“What happens when you die?” you might think. You are the latest in a long line of historical figures to wonder the same thing.
The afterlife has historically been important to societies all throughout the world. In Greek and Roman mythology, it was referred to as an underworld. Valhalla, a paradise, was referenced by the Vikings. In Chinese mythology, there is a concept of the Diyu, or hell. For many Great Plains tribes, it was a “good hunting field.”
Long before recorded history, people interred the dead with food, tools, jewels, and other useful items. The fact that the living assumed the dead would need these things after they passed away indicates that they had faith in a hereafter…Click Here To Continue Reading>> …Click Here To Continue Reading>>
Diverse Points of View
Science and medicine
Students studying science and medicine have come to very different conclusions about death.
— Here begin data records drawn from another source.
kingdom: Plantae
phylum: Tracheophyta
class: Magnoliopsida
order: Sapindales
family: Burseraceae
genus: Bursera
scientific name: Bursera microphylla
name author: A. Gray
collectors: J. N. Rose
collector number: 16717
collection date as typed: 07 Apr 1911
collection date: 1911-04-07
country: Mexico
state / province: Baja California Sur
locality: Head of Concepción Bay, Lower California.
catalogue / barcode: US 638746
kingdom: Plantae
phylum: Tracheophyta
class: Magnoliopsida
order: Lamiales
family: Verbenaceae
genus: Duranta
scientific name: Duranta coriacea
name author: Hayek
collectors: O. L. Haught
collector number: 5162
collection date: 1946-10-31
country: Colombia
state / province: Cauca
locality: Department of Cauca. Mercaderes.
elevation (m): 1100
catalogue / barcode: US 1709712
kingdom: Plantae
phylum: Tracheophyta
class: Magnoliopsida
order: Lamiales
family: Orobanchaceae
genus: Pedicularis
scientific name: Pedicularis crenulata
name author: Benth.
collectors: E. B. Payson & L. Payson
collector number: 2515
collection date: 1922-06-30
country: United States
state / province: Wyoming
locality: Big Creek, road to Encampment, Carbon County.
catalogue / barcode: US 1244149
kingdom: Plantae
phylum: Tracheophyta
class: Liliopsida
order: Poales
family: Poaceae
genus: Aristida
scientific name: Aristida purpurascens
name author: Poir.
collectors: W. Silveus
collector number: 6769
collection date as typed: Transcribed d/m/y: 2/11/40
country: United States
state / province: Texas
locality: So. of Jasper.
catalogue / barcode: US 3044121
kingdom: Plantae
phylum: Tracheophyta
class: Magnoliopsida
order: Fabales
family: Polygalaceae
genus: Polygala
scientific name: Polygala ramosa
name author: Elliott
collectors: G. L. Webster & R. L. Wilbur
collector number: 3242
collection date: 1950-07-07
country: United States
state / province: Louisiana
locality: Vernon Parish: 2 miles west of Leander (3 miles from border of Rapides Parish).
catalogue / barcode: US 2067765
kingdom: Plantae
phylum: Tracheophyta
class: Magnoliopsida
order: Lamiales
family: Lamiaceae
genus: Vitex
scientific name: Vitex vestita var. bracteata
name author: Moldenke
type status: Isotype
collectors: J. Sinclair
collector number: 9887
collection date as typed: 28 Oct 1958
Some people consider that believing in science precludes the supernatural, including life beyond death. Others argue that science reveals, or at the very least hints, that there is life after death.
Stephen Hawking, a scientist, compares death to a computer that breaks down. He had a fantasy of the hereafter.
Nobel Prize winner Max Planck contended that science proved that the mind is not a product of physical matter (such as brain cells). Since it exists outside of physical matter, it might survive physical death. READ FULL STORY HERE>>>CLICK HERE TO CONTINUE READING>>>
Others assert that since the fundamental law of thermodynamics indicates that neither energy nor matter can be created nor destroyed, life cannot end after death.
Medical professionals and researchers have also studied the experiences of people who were declared clinically dead but later came back to life. In a significant scientific investigation, a team from the University of Southampton in England found signs of consciousness after a time of cardiac arrest without any brain activity.
Based on study and case studies like this, some scientists have come to the conclusion that there must be life after death.
Philosophy
Additionally, philosophy has a lot to say about this. Ancient thinkers like Socrates and Plato believed that the soul persisted after death. Immanuel Kant later came to the opinion that morality required the existence of both a just judge and an afterlife.
Intellectual atheists who rejected the idea of an afterlife included Marx, Lenin, and Nietzsche. They believed that enjoying life fully and believing in a hereafter were mutually exclusive.